*ENTRIES SHOWN:*
☆ ☆ ☆ ☆
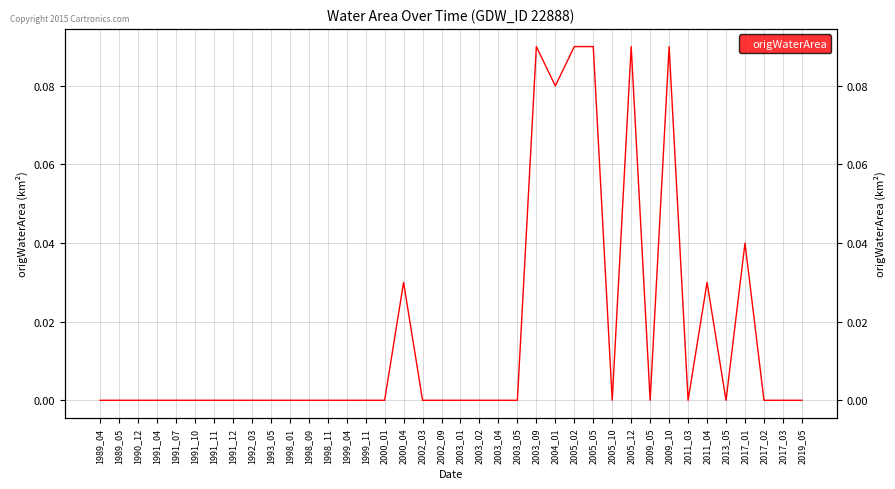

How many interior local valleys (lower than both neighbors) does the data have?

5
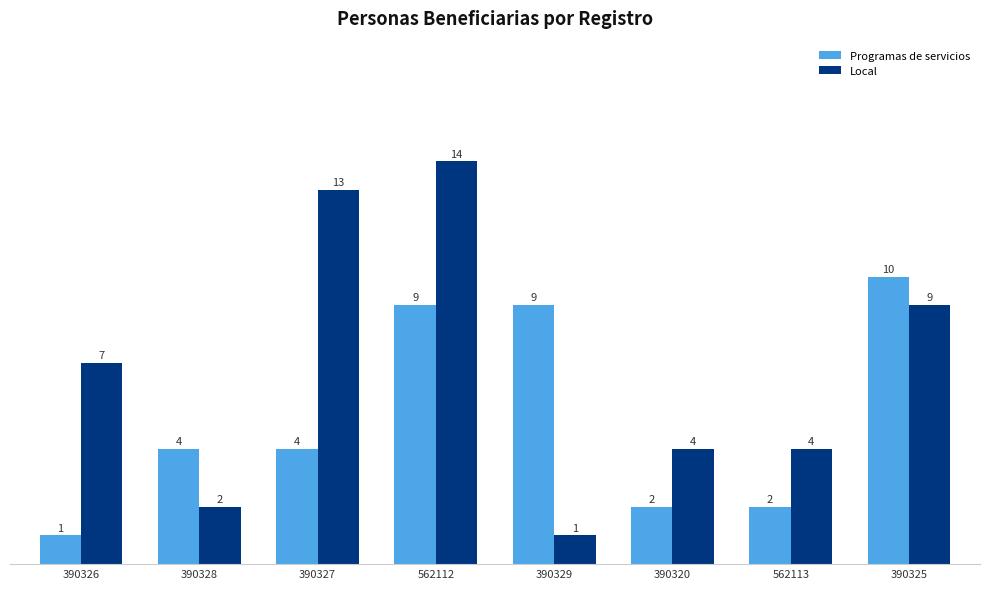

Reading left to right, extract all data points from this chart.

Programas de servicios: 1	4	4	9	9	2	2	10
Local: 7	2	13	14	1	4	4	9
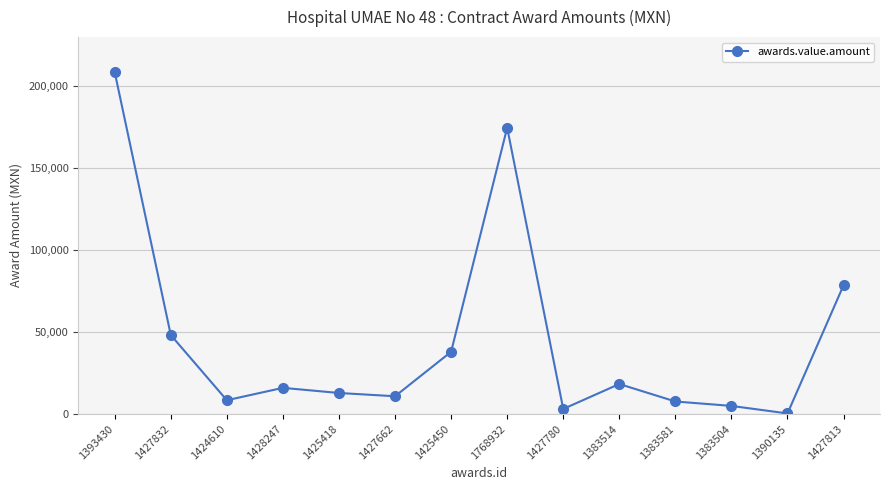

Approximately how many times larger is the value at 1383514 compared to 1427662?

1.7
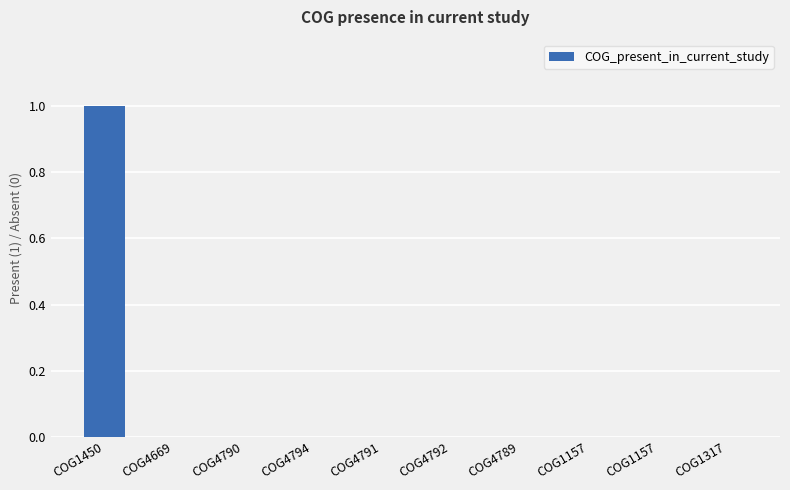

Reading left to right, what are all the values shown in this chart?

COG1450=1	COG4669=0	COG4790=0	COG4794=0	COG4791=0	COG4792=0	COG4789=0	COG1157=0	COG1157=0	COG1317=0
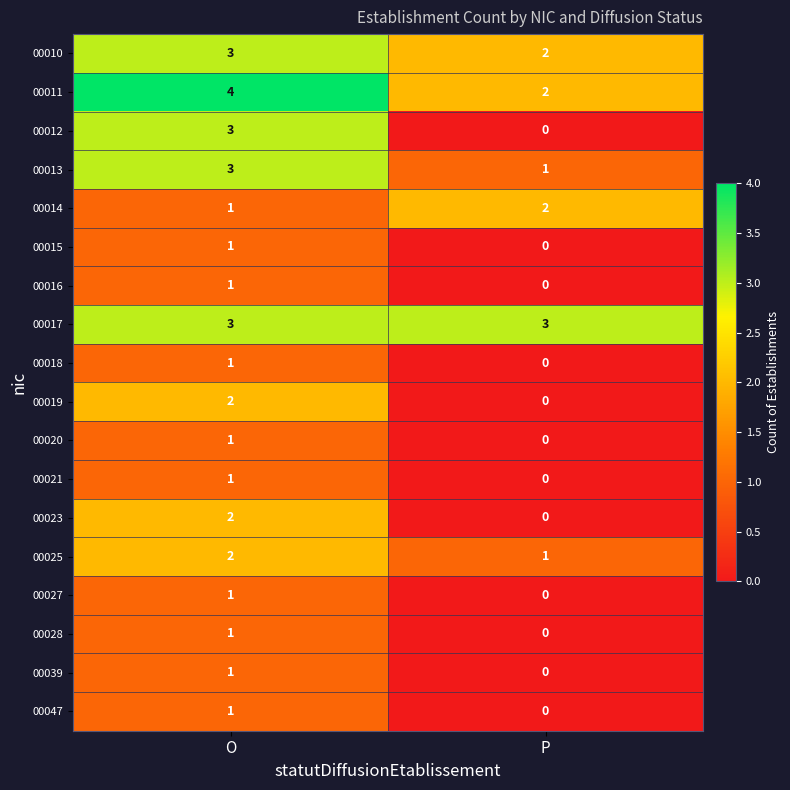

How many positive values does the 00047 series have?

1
☆ ☆ ☆ ☆
*DESCRIPTION OF THE TASK:* Go through all the records and switch every "chart" to "graph", keeping everything else the same. Leave the pictures out of your copy.

*RESULT:*
How many interior local valleys (lower than both neighbors) does the data have?

5

Reading left to right, extract all data points from this graph.

Programas de servicios: 1	4	4	9	9	2	2	10
Local: 7	2	13	14	1	4	4	9

Approximately how many times larger is the value at 1383514 compared to 1427662?

1.7

Reading left to right, what are all the values shown in this graph?

COG1450=1	COG4669=0	COG4790=0	COG4794=0	COG4791=0	COG4792=0	COG4789=0	COG1157=0	COG1157=0	COG1317=0

How many positive values does the 00047 series have?

1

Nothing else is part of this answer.